Previsão foi dada hoje pelo secretário de Saúde, Rodrigo Tobias, que fez um alerta: nos próximos dias é possível não haver leitos de UTI disponíveis nem na rede pública e nem na privada
Escolhido para ser o ‘hospital de campanha’ do sistema público de saúde do Amazonas em meio à luta contra o coronavírus, o Hospital Nilton Lins deve ficar pronto em no máximo uma semana para receber pacientes diagnosticados com a Covid-19.
O prazo foi estabelecido pelo secretário de Estado de Saúde, Rodrigo Tobias, durante coletiva de atualização dos dados da pandemia no Amazonas.
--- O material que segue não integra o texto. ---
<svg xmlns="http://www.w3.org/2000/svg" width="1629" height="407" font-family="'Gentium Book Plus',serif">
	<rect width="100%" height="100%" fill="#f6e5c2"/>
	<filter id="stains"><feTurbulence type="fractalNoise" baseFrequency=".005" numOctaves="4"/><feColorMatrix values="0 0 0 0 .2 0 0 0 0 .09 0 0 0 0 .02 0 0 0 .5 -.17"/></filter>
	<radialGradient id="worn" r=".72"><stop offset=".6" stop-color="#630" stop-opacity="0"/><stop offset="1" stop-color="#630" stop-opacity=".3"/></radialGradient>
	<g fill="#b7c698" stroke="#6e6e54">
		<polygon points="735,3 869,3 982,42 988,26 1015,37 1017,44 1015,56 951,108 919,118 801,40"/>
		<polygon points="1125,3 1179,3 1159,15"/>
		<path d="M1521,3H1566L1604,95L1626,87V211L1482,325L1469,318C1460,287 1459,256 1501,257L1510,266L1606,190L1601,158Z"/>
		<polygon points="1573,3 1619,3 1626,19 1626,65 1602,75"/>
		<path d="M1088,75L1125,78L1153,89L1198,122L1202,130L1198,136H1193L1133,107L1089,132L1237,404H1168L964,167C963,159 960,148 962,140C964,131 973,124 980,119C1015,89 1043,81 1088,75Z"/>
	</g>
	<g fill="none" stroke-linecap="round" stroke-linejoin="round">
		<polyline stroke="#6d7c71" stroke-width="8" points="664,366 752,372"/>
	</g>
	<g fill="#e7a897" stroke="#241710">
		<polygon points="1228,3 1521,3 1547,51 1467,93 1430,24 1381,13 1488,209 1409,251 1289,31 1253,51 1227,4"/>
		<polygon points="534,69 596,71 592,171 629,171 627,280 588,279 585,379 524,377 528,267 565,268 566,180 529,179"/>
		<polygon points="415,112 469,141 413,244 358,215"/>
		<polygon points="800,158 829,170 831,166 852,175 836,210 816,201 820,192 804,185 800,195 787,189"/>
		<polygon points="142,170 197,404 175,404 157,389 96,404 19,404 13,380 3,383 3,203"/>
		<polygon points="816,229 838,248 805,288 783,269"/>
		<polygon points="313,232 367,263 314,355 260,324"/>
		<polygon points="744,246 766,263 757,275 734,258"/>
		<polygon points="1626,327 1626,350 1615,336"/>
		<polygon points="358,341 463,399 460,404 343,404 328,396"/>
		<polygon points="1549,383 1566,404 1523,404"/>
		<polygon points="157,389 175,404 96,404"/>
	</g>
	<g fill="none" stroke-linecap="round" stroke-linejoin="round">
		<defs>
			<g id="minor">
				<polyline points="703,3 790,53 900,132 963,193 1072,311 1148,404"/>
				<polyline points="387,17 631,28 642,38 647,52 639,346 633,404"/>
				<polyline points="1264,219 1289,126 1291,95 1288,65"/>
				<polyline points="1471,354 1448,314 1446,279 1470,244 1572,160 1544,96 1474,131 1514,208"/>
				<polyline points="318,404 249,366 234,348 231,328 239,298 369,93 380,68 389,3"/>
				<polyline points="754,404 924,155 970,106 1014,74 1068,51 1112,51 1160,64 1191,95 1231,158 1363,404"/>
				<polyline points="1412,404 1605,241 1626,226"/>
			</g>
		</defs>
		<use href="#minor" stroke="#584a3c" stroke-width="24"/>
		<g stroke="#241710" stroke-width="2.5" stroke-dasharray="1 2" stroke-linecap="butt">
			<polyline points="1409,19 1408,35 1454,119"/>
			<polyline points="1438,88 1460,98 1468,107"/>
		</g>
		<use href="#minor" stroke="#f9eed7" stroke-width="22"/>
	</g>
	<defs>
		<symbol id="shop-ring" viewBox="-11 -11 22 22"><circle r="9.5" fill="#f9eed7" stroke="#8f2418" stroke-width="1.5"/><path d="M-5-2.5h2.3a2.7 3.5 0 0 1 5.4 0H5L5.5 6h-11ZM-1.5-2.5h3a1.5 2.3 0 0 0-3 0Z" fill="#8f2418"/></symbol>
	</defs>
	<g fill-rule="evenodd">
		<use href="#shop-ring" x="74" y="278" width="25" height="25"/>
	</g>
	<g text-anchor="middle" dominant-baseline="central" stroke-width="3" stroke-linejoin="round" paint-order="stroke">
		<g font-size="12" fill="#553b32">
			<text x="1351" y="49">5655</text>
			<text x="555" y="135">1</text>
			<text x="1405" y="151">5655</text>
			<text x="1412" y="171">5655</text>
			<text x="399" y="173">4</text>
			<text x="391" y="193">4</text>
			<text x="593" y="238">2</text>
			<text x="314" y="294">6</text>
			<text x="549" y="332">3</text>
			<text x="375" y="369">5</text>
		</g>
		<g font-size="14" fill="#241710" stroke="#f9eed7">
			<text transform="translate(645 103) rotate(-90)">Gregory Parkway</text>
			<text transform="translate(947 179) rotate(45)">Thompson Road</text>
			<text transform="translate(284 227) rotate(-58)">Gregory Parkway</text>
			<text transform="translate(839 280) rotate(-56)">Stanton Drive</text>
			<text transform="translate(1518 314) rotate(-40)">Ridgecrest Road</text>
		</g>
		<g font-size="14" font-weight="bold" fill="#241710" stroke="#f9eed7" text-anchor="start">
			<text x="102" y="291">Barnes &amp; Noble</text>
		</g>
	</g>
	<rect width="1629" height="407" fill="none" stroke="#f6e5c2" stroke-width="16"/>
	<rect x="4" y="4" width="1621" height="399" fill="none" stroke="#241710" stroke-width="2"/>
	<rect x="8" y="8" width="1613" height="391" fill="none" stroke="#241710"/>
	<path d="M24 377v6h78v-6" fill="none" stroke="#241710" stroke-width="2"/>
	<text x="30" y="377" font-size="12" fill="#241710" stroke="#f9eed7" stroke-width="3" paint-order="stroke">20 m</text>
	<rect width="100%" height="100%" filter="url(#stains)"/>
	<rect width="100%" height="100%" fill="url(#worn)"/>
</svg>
O Estado tem, hoje, 532 casos confirmados e 19 óbitos. Além disso, há outras sete mortes e 860 casos em investigação.
De acordo com o secretário, o espaço montado na Nilton Lins será dedicado exclusivamente a 400 leitos clínicos, ou seja, sem Unidades de Terapia Intensiva. Hoje, entre os casos confirmados e suspeitos, há 104 pacientes ocupando leitos clínicos em unidades públicas. “Nosso plano de contingência foi pensando em centralizar todos os casos em duas unidades. Delphina Aziz com casos graves e o Hospital de Campanha, o Hospital Nilton Lins, que faz cuidados com os leitos clínicos. Então antes de agravar, vão para Nilton Lins e caso se agravem, vão para os leitos de UTI do Delphina Aziz”, explicou o secretário.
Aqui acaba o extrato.